- [ACTIONS TO TAKE]:
1. In the Quiz Bowl article, who is the club member who excels in history?
2. Transcribe everything in the Quiz Bowl article from "Along with three" down to "with an idea.".
3. Go on with the Quiz Bowl article, picking up after its final sentence.

Teams can be comprised of anywhere from one to four members. The club likes to stick to four members with diverse educations because there is often overlap between what somebody’s major is and what they’re knowledgeable of.

Deam said it’s great to have someone who’s a jack-of-all-trades to back people up, but knowing a specific area of study better than the competition is where to score the most points. Eddie is an expert in chemistry and physics. John, the treasurer, excels in history. Tom, the vice president, has an extensive knowledge of culture.

“If a question comes up about music time and composers, we’ll all just look at Tom and say, ‘Yo, the ball is in your court, man,'” Deam said. “And he’ll get it most of the time.”

Along with three weekly practice sessions, the club maintains a lobby in an online website that mimics exactly what a typical practice would be like for those looking to brush up on their trivia in certain topics.

In addition to practicing questions from past competitions, the club will also focus on learning strategies. Name association, pronunciation, and word association are all keys to recalling information quickly and effectively.

With name association, it’s less important to know the facts than to able to recall information quickly by matching a person with an idea.

“If they talk about a composer who started something off with a whip crack, you just know it’s [Maurice] Ravel,” Deam explained. “I have no idea who Ravel is, other than some Italian composer, but if I hear something started with a whip crack, I’m like, ‘Oooh, It’s Ravel.’”

Attendance is taken at every meeting, since it is one of the determining factors for deciding which members will travel to the next competition. Each of the 37 members are allowed to go to each competition, if they so choose. There are no dues, so travel costs are handled by the club’s involvement fund paid for by the university. The only way Penn State and other university Quiz Bowl teams acquire money is from fees accumulated by hosting tournaments.

The club hosted a high school level tournament last fall, and this upcoming spring, it plans on hosting something that mirrors the Minnesota undergraduate tournament, as well as another high school tournament.

It’s competed in two competitions so far this year, its first such action in two years.

“We’ve done very well for the condition the team was left in last year,” Deam said. “It was extremely disorganized, and we were very unsure of our financial situation heading into this year. Last year was kind of disappointing because we were unable to go to any tournaments.”

This year, it’s been a much different story.

“We’ve had a very good recruiting class, and we’ve got a lot more people to join and stay this year as opposed to last year,” Deam said. “We played against some really good teams, and for not going to an actual competition, we did pretty well.”

In the Penn Bowl hosted by the University of Pennsylvania earlier this semester, 27 teams from around the country competed in three brackets of nine. The “A” Team finished 4-4 and and fourth in its bracket, while the “B” Team finished 3-5 and seventh in its bracket. Both did fairly well in the playoffs, advancing at least one or two rounds.

- [LISTED RECORDS]:
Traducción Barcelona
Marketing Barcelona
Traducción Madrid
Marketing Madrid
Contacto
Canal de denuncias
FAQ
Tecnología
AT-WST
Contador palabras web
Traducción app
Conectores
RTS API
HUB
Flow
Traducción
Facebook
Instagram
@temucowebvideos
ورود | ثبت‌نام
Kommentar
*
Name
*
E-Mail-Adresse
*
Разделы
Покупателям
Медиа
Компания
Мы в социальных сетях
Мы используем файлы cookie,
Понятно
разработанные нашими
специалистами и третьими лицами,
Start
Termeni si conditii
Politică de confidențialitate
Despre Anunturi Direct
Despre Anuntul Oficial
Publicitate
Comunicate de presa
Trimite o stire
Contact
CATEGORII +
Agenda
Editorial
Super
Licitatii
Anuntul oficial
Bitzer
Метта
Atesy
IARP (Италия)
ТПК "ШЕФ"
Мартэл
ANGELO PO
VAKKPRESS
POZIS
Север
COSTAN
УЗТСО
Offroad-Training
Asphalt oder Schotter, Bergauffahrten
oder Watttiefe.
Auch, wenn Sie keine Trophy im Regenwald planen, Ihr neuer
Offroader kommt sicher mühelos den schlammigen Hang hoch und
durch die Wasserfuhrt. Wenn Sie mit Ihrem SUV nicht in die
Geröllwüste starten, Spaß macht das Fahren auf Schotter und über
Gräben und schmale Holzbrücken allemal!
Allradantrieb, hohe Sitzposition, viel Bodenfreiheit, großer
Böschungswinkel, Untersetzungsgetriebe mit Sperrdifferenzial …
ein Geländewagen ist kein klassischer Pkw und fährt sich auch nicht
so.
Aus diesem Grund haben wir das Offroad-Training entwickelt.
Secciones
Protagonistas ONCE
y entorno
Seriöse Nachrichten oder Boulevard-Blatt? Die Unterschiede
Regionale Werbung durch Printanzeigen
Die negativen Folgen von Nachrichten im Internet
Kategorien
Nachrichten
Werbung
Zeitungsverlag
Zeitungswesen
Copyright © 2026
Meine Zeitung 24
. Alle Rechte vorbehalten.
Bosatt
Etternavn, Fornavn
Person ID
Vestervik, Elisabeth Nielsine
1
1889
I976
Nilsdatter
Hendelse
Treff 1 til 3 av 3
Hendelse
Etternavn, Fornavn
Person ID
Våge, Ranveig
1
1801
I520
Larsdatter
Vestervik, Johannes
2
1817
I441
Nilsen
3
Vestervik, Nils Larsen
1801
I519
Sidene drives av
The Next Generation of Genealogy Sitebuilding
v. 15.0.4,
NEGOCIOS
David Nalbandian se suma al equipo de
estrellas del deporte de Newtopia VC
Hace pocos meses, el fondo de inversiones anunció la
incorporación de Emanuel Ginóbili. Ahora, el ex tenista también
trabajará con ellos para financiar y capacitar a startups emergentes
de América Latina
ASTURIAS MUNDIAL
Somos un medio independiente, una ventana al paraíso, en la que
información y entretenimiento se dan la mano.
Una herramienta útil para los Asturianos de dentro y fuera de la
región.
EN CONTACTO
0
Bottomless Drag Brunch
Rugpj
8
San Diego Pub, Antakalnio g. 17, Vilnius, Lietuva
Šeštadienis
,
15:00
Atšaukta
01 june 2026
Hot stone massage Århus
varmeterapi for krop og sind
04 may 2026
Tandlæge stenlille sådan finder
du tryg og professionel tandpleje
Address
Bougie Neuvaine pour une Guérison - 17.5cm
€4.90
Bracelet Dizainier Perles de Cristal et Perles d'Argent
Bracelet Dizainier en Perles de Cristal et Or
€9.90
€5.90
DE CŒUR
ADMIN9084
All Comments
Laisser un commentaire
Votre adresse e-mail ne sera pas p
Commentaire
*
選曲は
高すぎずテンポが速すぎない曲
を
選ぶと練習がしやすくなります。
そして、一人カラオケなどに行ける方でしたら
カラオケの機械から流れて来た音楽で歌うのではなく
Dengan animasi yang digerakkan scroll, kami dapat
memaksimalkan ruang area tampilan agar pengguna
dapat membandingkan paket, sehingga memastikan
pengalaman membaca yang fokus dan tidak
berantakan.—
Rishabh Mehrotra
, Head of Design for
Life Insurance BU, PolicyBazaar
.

- [ANSWERS TO THIS EXERCISE]:
1. John, the treasurer.

2.
Along with three weekly practice sessions, the club maintains a lobby in an online website that mimics exactly what a typical practice would be like for those looking to brush up on their trivia in certain topics.

In addition to practicing questions from past competitions, the club will also focus on learning strategies. Name association, pronunciation, and word association are all keys to recalling information quickly and effectively.

With name association, it’s less important to know the facts than to able to recall information quickly by matching a person with an idea.

3.
“We didn’t advance very far, but we competed well against high caliber teams,” Deam said.

Competitions like the Penn Bowl are often held in buildings like Sackett — long hallways with classrooms just large enough to accommodate two teams. A “War Room” is set up in one classroom in the in the middle of the hallway, acting as the hub of the competition. Organizers from the host university gather information about scores, records, and power rankings to prepare for playoffs and hand out schedules. The packets, if located on computer files, are password-protected and kept inside.

Normally held on the weekends, tournaments are all-day events. They normally begin at 9 a.m., and depending on how far you go in playoffs, will usually conclude around 6 p.m.

For some of the new members, Quiz Bowl takes on different meanings. While the thrill of competition is no doubt one of the main attractions, some look at it as a great way to learn new information in a fun environment. Others simply enjoy the camaraderie.

“I like knowing trivia other people don’t know,” said Luke Carney, a sophomore majoring in IST. “I don’t want to say that so I seem better than other people, but…”

“So you can be more fun at parties,” Deam interjected flatly.

“Yeah, exactly,” Carney answered with a wry smile. “I’m very competitive, so competition interests me.”

In the end, no matter what your interests or motivations are, the members all agreed that buzzing in first and answering a question correctly is an undeniably great sensation.

“It doesn’t happen often,” Carney said, “but when it does, it’s a real euphoric feeling.”

About the Author

CJ Doon

CJ is a senior journalism major from Long Island and Onward State's Sports Editor. He is a third-generation Penn Stater, and his grandfather wrestled for the university back in the 1930s under coach Charlie “Doc” Speidel. Besides writing, one of his favorite activities is making sea puns. You can follow him on Twitter @CJDoon, and send your best puns to [email protected], just for the halibut.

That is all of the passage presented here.